Every now and then mayors, governors and presidents give a State of the Government Address.
It gives citizens an opportunity to see how an area is growing, or not.
And while there have been reports that Decatur's population is shrinking, the mayor disputes that.
WAFF 48 Reporter Bobby Shuttleworth spent some time with Mayor Don Kyle today and got his perspective.
His take is positive for both economic and population growth.
The area beyond Burningtree is primed and ready for new homes.
Whenever new developments pop up, there must be water, sewage and electricity. That's crucial for residential or commercial growth.
"If you look purely at statistics, Decatur growth averages a half a percentage a little over a year. That's not fast growth but it's steady growth that's been constant over the years, and hopefully that's an indictor that it's good strong growth," says Kyle.
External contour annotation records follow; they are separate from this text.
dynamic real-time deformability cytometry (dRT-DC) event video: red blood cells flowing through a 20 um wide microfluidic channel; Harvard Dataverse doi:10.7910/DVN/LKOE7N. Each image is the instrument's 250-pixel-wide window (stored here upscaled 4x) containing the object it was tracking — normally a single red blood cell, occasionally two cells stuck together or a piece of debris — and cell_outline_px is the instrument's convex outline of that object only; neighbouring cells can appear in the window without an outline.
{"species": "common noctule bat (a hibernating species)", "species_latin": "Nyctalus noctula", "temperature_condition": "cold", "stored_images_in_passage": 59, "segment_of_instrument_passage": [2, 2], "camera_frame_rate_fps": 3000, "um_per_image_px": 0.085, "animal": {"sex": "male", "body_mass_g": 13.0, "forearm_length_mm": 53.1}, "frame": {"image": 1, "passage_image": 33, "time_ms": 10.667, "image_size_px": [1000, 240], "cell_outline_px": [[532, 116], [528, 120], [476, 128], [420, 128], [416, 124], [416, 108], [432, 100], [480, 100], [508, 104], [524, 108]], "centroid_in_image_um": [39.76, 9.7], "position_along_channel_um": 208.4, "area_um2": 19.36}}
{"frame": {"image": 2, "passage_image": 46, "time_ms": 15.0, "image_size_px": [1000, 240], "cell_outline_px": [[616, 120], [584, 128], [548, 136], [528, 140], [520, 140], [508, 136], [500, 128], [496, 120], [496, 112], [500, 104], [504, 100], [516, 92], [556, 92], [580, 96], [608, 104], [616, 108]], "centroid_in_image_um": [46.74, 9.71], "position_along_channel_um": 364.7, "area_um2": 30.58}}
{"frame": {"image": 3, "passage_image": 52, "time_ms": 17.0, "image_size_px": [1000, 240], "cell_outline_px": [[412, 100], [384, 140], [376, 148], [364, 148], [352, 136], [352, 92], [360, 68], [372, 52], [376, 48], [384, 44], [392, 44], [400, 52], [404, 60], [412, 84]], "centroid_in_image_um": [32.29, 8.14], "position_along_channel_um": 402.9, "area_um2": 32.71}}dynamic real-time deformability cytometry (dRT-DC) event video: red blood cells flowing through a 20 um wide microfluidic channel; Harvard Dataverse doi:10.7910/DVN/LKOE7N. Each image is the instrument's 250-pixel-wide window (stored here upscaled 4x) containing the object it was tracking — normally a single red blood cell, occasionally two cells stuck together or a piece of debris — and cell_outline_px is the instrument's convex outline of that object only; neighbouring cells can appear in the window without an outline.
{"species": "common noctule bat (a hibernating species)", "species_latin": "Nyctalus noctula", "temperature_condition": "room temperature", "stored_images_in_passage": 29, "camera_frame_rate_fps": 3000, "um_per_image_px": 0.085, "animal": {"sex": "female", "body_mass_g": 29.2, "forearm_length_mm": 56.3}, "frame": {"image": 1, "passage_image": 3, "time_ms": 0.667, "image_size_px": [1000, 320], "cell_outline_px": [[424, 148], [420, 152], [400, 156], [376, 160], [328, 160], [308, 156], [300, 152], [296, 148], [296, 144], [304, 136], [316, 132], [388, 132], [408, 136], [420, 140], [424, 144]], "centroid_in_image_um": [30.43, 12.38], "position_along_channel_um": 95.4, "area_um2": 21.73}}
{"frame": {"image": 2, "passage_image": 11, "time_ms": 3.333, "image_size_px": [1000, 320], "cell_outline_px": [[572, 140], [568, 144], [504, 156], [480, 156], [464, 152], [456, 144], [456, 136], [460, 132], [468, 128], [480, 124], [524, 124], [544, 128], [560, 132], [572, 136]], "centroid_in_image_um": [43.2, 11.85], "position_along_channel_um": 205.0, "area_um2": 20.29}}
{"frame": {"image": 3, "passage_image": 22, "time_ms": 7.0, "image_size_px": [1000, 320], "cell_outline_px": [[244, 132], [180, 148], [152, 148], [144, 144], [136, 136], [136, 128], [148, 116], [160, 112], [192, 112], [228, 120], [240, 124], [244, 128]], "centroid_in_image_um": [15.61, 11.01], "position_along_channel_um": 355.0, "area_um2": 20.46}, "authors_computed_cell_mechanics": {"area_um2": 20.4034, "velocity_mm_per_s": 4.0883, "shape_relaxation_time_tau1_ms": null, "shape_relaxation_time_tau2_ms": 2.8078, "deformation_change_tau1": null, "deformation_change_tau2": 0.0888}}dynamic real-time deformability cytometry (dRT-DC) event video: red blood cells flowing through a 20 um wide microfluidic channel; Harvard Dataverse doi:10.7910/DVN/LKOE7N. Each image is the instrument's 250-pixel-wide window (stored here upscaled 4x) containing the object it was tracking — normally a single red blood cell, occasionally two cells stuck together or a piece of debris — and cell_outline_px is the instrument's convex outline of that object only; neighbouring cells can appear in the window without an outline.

BRAC will also bring in growth at a rapid rate.
"Some skeptics talk about, perhaps we're loosing population. That's not so."
He points to census figures, housing starts, and sales tax all indicate growth, except in the industrial sector.
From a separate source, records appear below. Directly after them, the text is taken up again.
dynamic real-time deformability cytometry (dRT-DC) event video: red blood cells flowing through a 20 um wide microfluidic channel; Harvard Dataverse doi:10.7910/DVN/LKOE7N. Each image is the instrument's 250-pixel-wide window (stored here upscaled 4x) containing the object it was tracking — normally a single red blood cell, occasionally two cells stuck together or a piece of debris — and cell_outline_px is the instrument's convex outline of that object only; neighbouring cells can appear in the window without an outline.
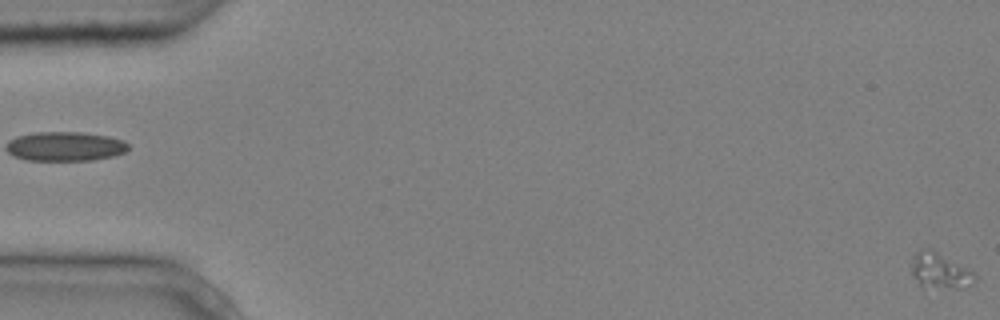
{"species": "common noctule bat (a hibernating species)", "species_latin": "Nyctalus noctula", "temperature_condition": "cold", "stored_images_in_passage": 5, "segment_of_instrument_passage": [2, 2], "camera_frame_rate_fps": 3000, "um_per_image_px": 0.085, "animal": {"sex": "male", "body_mass_g": 20.4}, "frame": {"image": 1, "passage_image": 5, "time_ms": 1.333, "image_size_px": [1000, 320], "cell_outline_px": [[976, 280], [972, 284], [964, 288], [920, 288], [912, 276], [912, 264], [916, 252], [920, 248], [932, 248], [972, 268], [976, 276]], "centroid_in_image_um": [79.93, 23.02], "position_along_channel_um": 5.1, "area_um2": 13.93}}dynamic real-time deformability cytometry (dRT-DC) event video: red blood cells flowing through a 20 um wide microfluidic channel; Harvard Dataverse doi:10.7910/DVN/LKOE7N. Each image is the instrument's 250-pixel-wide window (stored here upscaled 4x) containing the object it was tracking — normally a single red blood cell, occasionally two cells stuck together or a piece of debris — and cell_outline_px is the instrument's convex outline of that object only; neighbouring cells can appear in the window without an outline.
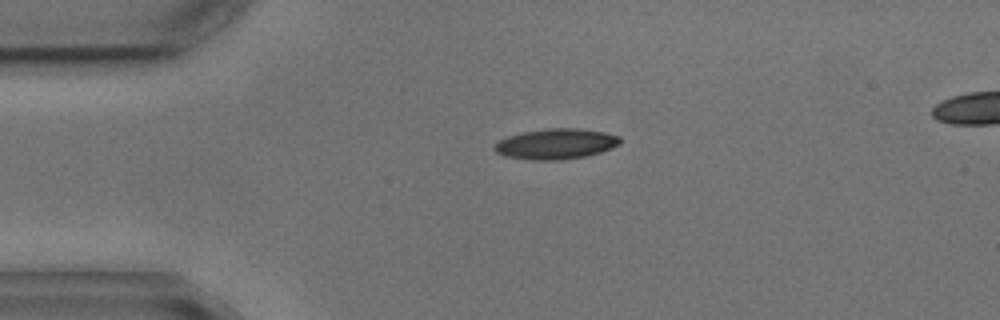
{"species": "common noctule bat (a hibernating species)", "species_latin": "Nyctalus noctula", "temperature_condition": "cold", "stored_images_in_passage": 2, "segment_of_instrument_passage": [1, 2], "camera_frame_rate_fps": 3000, "um_per_image_px": 0.085, "animal": {"sex": "male", "body_mass_g": 17.9, "forearm_length_mm": 54.2}, "frame": {"image": 1, "passage_image": 1, "time_ms": 0.0, "image_size_px": [1000, 320], "cell_outline_px": [[620, 144], [612, 148], [600, 152], [584, 156], [560, 160], [532, 160], [504, 156], [496, 152], [492, 148], [492, 144], [508, 136], [524, 132], [548, 128], [580, 128], [604, 132], [620, 136]], "centroid_in_image_um": [47.23, 12.23], "position_along_channel_um": 37.8, "area_um2": 22.37}}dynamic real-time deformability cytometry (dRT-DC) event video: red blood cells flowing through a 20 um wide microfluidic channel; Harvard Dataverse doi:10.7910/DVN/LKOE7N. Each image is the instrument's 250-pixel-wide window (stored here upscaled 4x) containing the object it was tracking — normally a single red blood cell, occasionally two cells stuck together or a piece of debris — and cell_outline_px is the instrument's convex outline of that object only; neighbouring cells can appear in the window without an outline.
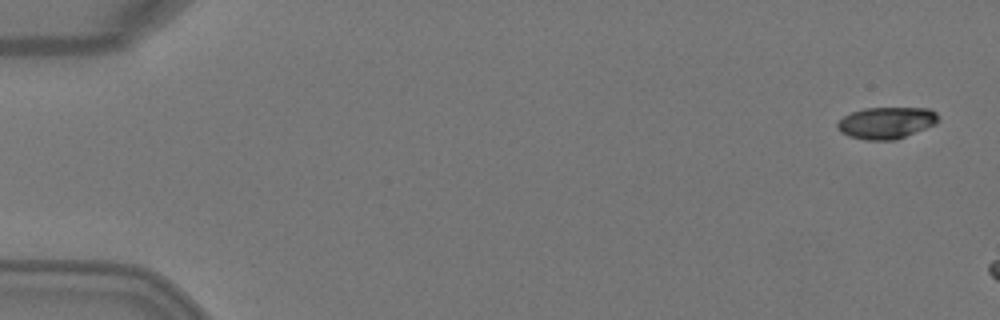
{"species": "Egyptian fruit bat (a non-hibernating species)", "species_latin": "Rousettus aegyptiacus", "temperature_condition": "warm", "stored_images_in_passage": 5, "camera_frame_rate_fps": 3000, "um_per_image_px": 0.085, "animal": {"sex": "female"}, "frame": {"image": 1, "passage_image": 1, "time_ms": 0.0, "image_size_px": [1000, 320], "cell_outline_px": [[940, 120], [936, 124], [896, 140], [868, 140], [848, 136], [840, 132], [836, 128], [836, 124], [844, 116], [852, 112], [864, 108], [928, 108], [936, 112], [940, 116]], "centroid_in_image_um": [75.36, 10.44], "position_along_channel_um": 9.6, "area_um2": 18.79}}
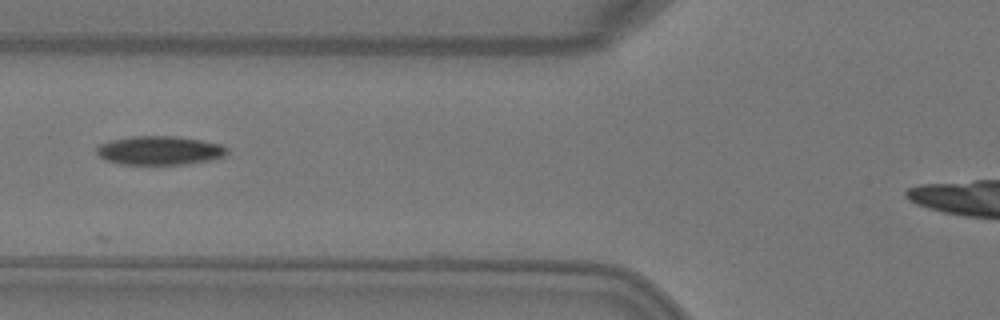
{"frame": {"image": 2, "passage_image": 4, "time_ms": 1.0, "image_size_px": [1000, 320], "cell_outline_px": [[228, 152], [224, 156], [216, 160], [188, 164], [120, 164], [104, 160], [96, 152], [96, 148], [100, 144], [108, 140], [132, 136], [176, 136], [224, 144], [228, 148]], "centroid_in_image_um": [13.6, 12.79], "position_along_channel_um": 112.2, "area_um2": 22.31}}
The city helped industrial growth through incentives, but it's never reached out to residential growth using incentives like water and sewage.
Running water and sewage lines take money, but the mayor has an idea that would make it enticing for developers and economically feasible for the city.
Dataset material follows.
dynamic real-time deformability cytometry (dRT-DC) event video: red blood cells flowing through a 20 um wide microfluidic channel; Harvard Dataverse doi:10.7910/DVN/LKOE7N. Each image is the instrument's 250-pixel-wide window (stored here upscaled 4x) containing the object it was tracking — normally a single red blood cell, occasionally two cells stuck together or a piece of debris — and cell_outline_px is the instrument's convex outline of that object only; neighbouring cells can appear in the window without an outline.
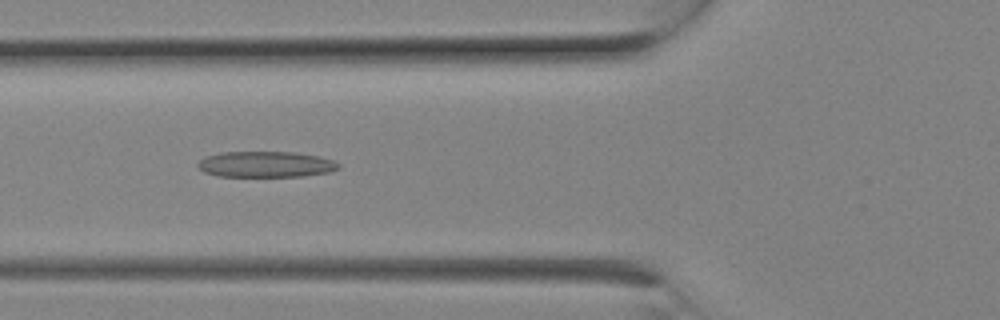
{"species": "Egyptian fruit bat (a non-hibernating species)", "species_latin": "Rousettus aegyptiacus", "temperature_condition": "room temperature", "stored_images_in_passage": 7, "camera_frame_rate_fps": 3000, "um_per_image_px": 0.085, "animal": {"sex": "female"}, "frame": {"image": 1, "passage_image": 6, "time_ms": 1.667, "image_size_px": [1000, 320], "cell_outline_px": [[340, 168], [328, 172], [300, 176], [216, 176], [204, 172], [196, 164], [204, 156], [220, 152], [296, 152], [320, 156], [332, 160], [340, 164]], "centroid_in_image_um": [22.57, 13.96], "position_along_channel_um": 103.2, "area_um2": 21.27}}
"We'll fund part of the development, the sewer development. And rather than have that individual wait to recover the cost from others hooking onto the system, the city will absorb that risk and that role," says Kyle.
Initially the money will come from the general fund, but the project will pay for itself after a period of time.
This type of creative funding isn't new.
The Alabama Department of Economic and Community affairs uses similar formulas to entice business opportunities to the state.
How will the Decatur City Council react?